Mereka berbincang-bincang sangat lama sekali dan beberapa kali memesan kue dan berbagai macam minuman. Ada perasaan bahagia bagi mereka saat itu. Topik apa saja mereka bicarakan seperti bagaimana Andrea bisa membaca. Juga tentang hobi, pekerjaan sampai makanan dan minuman favorit masing-masing.
****
Setelah pertemuan mereka berdua di cafe tersebut, mereka menjadi semakin akrab. Sinta selalu saja lupa untuk memberitahu tentang lengannya yang hanya ada satu.
Sampai suatu saat, Andrea memberitahu Sinta bahwa dia akan menjalankan operasi bagi kedua matanya. Sinta sangat senang dan berharap untuk kesembuhan mata Andrea.
Namun Sinta merasa khawatir jika Andrea bisa melihat dan mengetahui fisik Sinta yang tidak sempurna, Andrea pasti akan meninggalkan dirinya dan apalagi Andrea akan menjadi seorang pria yang sempurna secara fisik dan sukses dalam menyanyi lagu-lagu indah.
Pikiran dan perasaan dia bercampur aduk, antara ingin melihat Andrea sembuh dan rasa takut yang menyiksa sukma. Bagaimana jika Andrea melihat fisiknya yang tidak sempurna lalu pergi menghilang?
Tibalah momen tersebut. Andrea mendapatkan operasi sesuai jadwal di rumah sakit ternama. Dia berada di sana cukup lama.
Kabar baik yang sudah ditunggu mereka menjadi kenyataan kalau operasi tersebut sukses.

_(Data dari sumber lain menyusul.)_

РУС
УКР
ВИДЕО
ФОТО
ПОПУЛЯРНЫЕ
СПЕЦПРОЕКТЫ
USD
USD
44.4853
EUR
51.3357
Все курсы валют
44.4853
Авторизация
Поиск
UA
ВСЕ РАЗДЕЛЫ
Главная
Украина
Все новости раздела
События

Tetapi perban penutup mata masih belum boleh dilepas dan harus diganti beberapa kali agar terhindar dari infeksi dan hal merugikan lainnya.

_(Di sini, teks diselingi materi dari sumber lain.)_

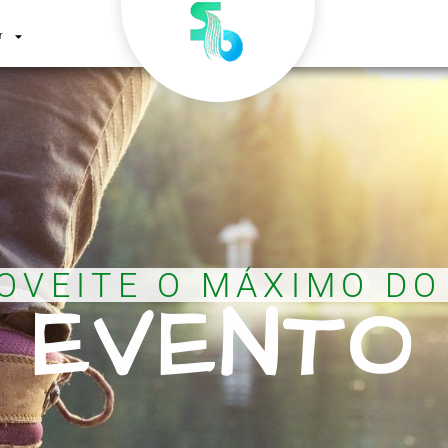
r
OVEITE O MÁXIMO DO
EVENTO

Dalam masa pemulihan di rumah sakit, Sinta selalu menemani Andrea. Dia selalu membawa makanan untuk Andrea. Saat-saat itulah yang membuat Andrea bersemangat dan bisa merasakan kebaikan Sinta.
“Sinta, terima kasih ya. Kamu baik sekali. Besok saya sudah tidak memakai perban sama sekali. Saya ingin sekali melihat matahari dan bulan, siang dan malam. Apalagi untuk melihat kamu Sinta.”
“Iya Andrea, saya juga ingin sekali agar kamu bisa melihat lagi. Tapi…” Sinta berhenti untuk melanjutkan kata tersebut. Dia tidak ingin Andrea kecewa.